I'm also starting on the backend support for Bugzilla. Most of the groundwork for supporting email and PHP apps is already there, but I'm sure new and unexpected challenges will show their head. Today's unexpected challenge: If you have an IP address that is mostly static but changes occasionally, when it does suddenly all the ec2 firewall rules you have setup to permit access to your machines stop working. I'm shocked there isn't already a script that updates your security groups accordingly for this situation. Google finds me other people looking for a solution but no one who has written one.

Sabbatical Day 33

Yesterday afternoon was study time. I'm studying a module on creativity with the open university, currently looking at personality style. I'm fundamentally not a fan of personality psychology; I much prefer the work of Walter Mischel. Mischel advocated the idea of using person/situation combinations rather than purely personality factors to describe people. For example rather than saying that Jack is more aggressive than James, you say that Jack is more aggressive than James in meetings. James may be more aggressive than Jack when attending football matches. And in fact the evidence suggests these sort of dichotomies often exist.

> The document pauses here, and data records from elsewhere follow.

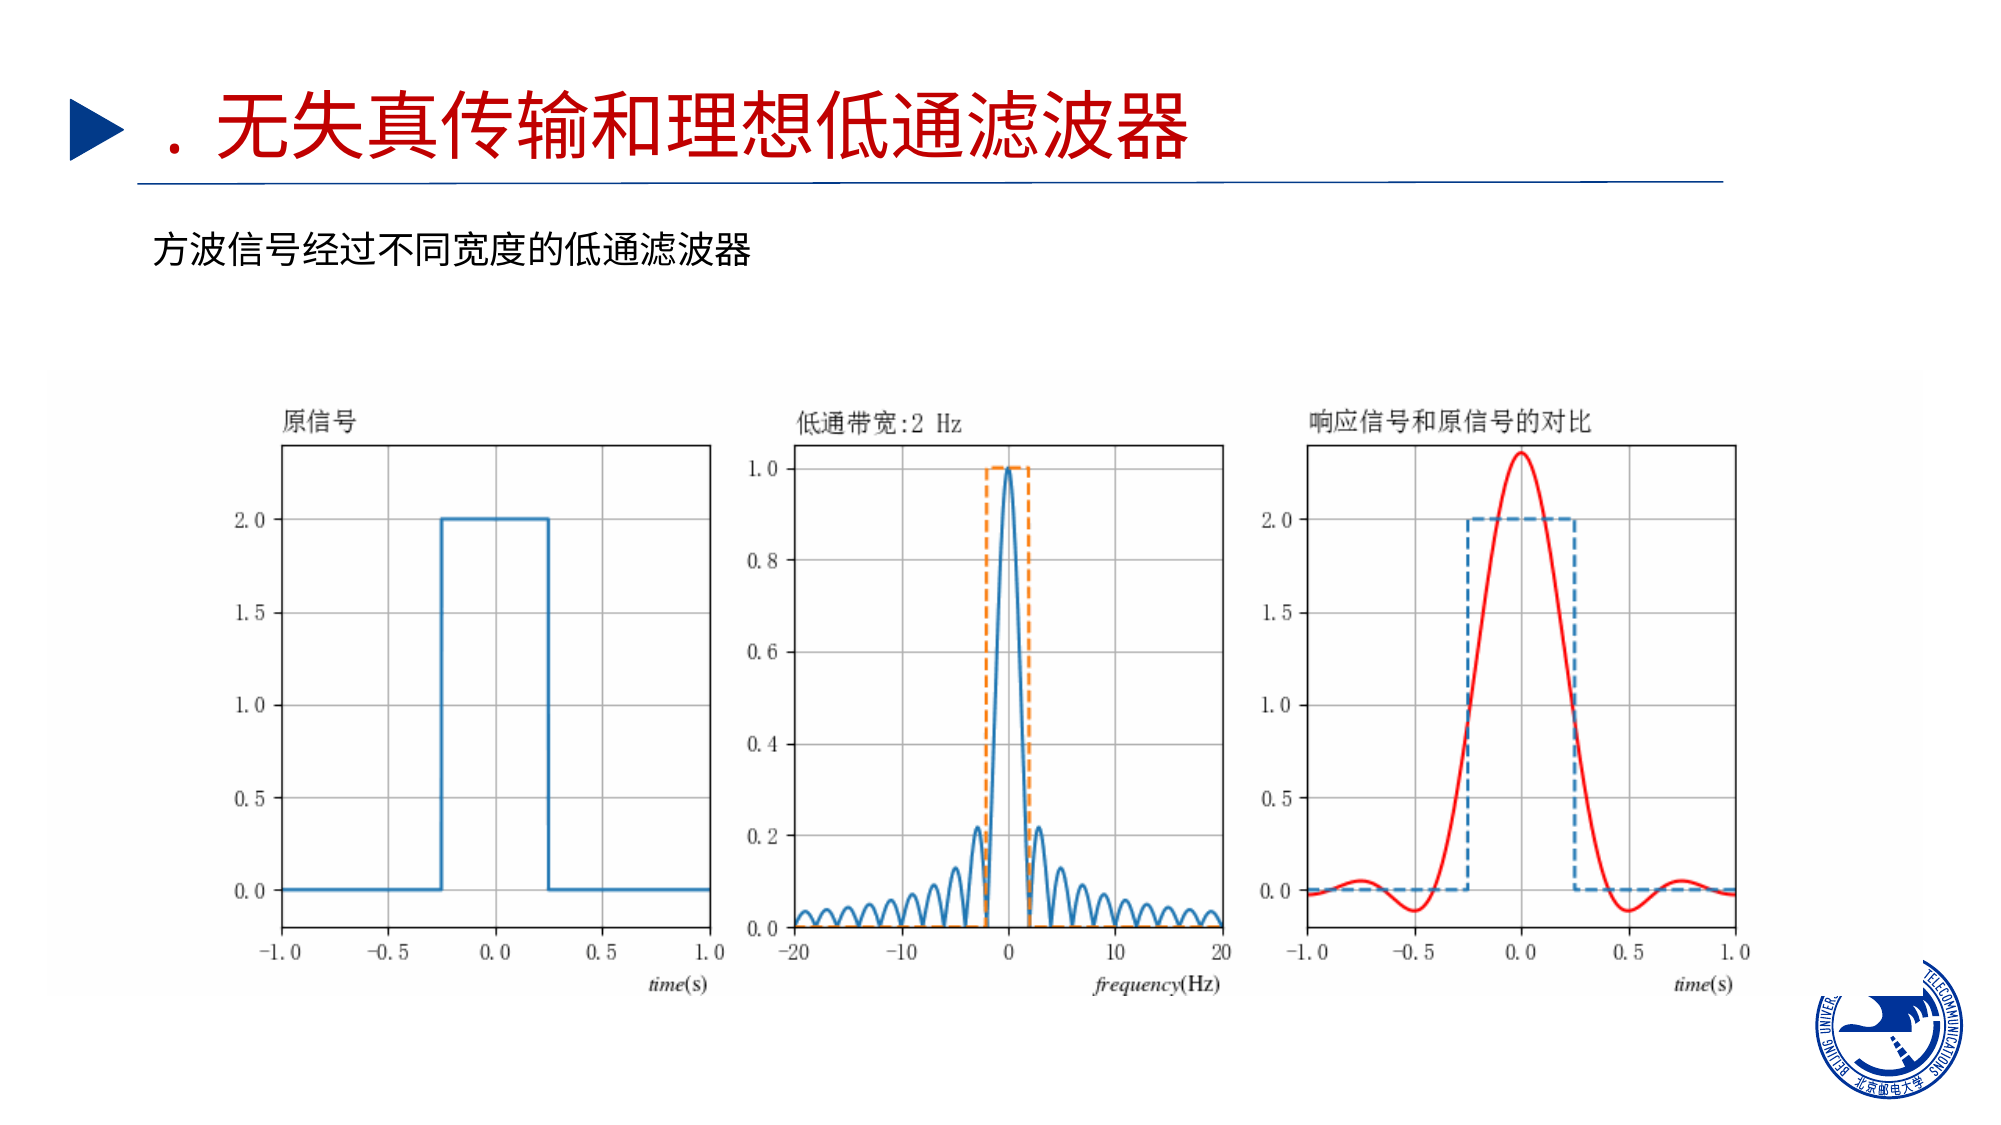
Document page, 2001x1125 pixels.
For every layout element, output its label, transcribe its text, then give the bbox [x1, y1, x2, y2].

title .无失真传输和理想低通滤波器 [137, 47, 1863, 211]
picture [47, 370, 1923, 996]
text_box 方波信号经过不同宽度的低通滤波器 [137, 218, 938, 278]
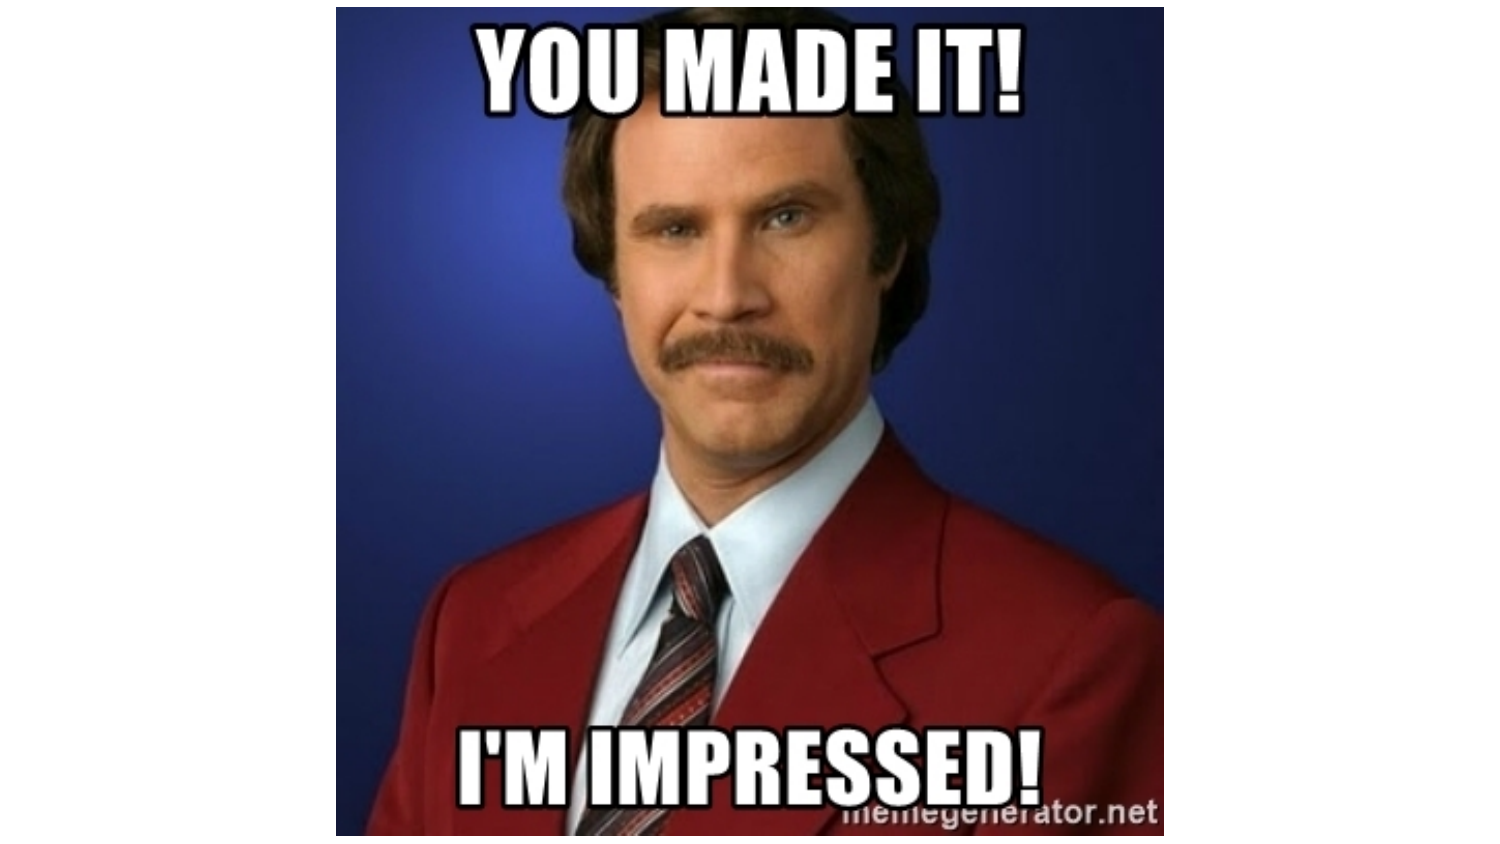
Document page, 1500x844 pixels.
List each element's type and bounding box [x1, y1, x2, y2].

picture [335, 7, 1165, 837]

But it's hard to write about that and display knowledge of the course material at the same time.

This morning was about looking at traffic to Steady Service. Signups have dropped as a result of traffic from Google Adwords dropping, so I spent some time tweaking the campaign and pushing more money towards effective keywords. I also moved everything to a new account I have set up with more free adwords credit. (Thanks, Google!) The Google Adwords Editor is great for this - you just export campaign settings from one account, and reimport them into another.

Given adwords is really expensive for some keywords I've started setting up a blog to generate some organic traffic. Writing some content for it is this afternoon's job.

Sabbatical Day 32

I've spent the last "day" working on a few tiny scripts to learn about programming in Ruby and writing extensions for Google Chrome.

My first ruby script, port-install-from.rb, grabs all the MacPorts packages installed on a target remote machine, and installs them locally. This is to help me keep my laptop and desktop in sync with each other. It's available on GitHub, and I'd appreciate some more experienced Ruby programmers taking a look and pointing out anything I'm doing in a stupid way.

port-install-from.rb

The chrome extension I wrote, Wikipedia Usage, looks at your wikipedia usage for the month, and based on that suggests an amount of money to donate to the WikiMedia Foundation. It also displays some graphs, and information about most common and most recently read articles. I'd be interested in any feedback, particularly suggestions or designs for how to make it look better. Any graphics designers want to make an awesome design for me to code up? It's for a good cause, after all.